May 3, 2011 12:02 GMT  ·  By
This image shows a black hole-powered jet of electrons and other sub-atomic particles traveling at nearly the speed of light
   This image shows a black hole-powered jet of electrons and other sub-atomic particles traveling at nearly the speed of light

Analysis of the basic properties of black holes appears to indicate that some of these dark behemoths may be capable of surviving the destruction of the Universe. If the Cosmos operates in cycles of Big Bangs and Big Crunches, then black holes can theoretically endure the latter events.

In a new study, experts look at how the Universe would evolve if this theory were true. At this point, there's no doubt that the Big Bang is the best suitable method of explaining what happened at the beginning of everything.

What is less clear is whether the Big Crunch theory is also true. What this view says is that the Universe will eventually reach a stage where it will no longer expand. Space will then begin to slowly contract, until everything gets pulled into a black hole-like singularity.

If the Big Bang was produced by such a singularity, then it's easy to see how the cycle could repeat itself anew. The thing that informed experts in speculating that some dark behemoths may withstand the ultimate destructive power of a Big Crunch is the potential existence of primordial black holes.

Such structures have not yet been demonstrated to exist in reality, but they are theoretically possible. Their existence was inferred from the processes experts knew went on shortly after the Big Bang exploded everything into being.

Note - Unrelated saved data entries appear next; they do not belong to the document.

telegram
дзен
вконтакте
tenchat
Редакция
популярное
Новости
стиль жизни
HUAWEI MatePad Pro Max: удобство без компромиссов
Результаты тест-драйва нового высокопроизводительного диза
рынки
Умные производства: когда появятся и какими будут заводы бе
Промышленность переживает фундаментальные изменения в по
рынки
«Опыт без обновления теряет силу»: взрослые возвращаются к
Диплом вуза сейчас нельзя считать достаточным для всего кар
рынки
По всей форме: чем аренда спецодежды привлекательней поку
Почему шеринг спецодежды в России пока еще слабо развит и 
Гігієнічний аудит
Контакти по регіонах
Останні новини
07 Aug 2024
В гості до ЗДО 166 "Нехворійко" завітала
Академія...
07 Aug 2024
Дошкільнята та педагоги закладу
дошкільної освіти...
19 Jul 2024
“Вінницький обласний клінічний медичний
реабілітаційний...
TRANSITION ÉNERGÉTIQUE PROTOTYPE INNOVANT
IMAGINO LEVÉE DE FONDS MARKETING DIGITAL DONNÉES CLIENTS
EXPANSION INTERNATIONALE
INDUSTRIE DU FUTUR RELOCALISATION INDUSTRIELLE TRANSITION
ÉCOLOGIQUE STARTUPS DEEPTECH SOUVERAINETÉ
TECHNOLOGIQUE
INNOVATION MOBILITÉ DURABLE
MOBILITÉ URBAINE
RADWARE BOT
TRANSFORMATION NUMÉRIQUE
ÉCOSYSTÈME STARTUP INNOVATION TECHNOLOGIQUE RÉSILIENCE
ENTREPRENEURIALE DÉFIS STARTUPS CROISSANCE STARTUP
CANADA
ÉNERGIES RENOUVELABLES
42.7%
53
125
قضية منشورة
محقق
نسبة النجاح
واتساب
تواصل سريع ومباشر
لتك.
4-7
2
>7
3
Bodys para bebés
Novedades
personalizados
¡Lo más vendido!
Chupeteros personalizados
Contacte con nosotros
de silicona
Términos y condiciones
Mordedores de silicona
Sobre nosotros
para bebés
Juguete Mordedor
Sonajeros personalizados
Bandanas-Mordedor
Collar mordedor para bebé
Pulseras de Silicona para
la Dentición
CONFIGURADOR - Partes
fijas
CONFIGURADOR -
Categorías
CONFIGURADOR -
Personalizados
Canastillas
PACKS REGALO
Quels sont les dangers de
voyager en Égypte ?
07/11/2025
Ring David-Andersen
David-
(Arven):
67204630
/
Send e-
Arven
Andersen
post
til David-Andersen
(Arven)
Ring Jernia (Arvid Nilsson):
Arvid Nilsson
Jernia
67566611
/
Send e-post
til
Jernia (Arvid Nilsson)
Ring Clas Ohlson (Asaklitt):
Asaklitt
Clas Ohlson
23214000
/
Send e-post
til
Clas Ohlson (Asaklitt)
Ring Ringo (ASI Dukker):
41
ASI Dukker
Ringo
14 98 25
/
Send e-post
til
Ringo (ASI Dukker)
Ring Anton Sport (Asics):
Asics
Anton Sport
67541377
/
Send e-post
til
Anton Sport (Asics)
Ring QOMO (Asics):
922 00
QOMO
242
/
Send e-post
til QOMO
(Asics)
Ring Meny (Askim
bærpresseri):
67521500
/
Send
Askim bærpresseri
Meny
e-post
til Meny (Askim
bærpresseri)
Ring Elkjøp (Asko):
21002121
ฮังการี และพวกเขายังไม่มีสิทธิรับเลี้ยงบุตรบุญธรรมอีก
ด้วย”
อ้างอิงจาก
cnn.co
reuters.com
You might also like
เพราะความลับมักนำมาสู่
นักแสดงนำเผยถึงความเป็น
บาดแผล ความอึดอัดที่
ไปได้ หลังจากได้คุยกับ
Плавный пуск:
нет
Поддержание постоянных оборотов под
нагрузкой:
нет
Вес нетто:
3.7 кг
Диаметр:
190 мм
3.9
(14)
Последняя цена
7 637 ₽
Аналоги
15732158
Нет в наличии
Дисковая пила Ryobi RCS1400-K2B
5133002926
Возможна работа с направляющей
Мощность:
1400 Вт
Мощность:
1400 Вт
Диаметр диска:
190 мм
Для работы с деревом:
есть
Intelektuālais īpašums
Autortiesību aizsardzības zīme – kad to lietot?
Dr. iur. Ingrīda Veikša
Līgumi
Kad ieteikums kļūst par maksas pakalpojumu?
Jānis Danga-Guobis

Primordial black holes are different from “regular” ones through the fact that they did not form from the collapse of massive stars during a supernova event. Rather, they were produced from the same material that permeated the Universe fractions of a second after the Big Bang.

But, lately, astrophysicists began to consider the possibility that these objects may have originated before the Big Bang. Queen Mary University of London expert Bernard Carr and Dalhousie University scientist Alan Coley take a closer look at this possibility.

In a new paper, they analyze what may happen in the Universe shortly before a Big Crunch occurs. The study reveals that black holes of a certain mass (a few hundred million kilograms to about a solar mass) could withstand a Big Crunch.

This line of thought raises a problem however, and namely learning how to tell apart primordial black holes from pre-Crunch ones. According to Coley and Carr, once we learn to do this, we will become able to witness the oldest objects that ever where.

All that is needed in order for this to become a reality is for astronomers to succeed in discovering a method of detecting primordial black holes in this Universe, Technology Review reports.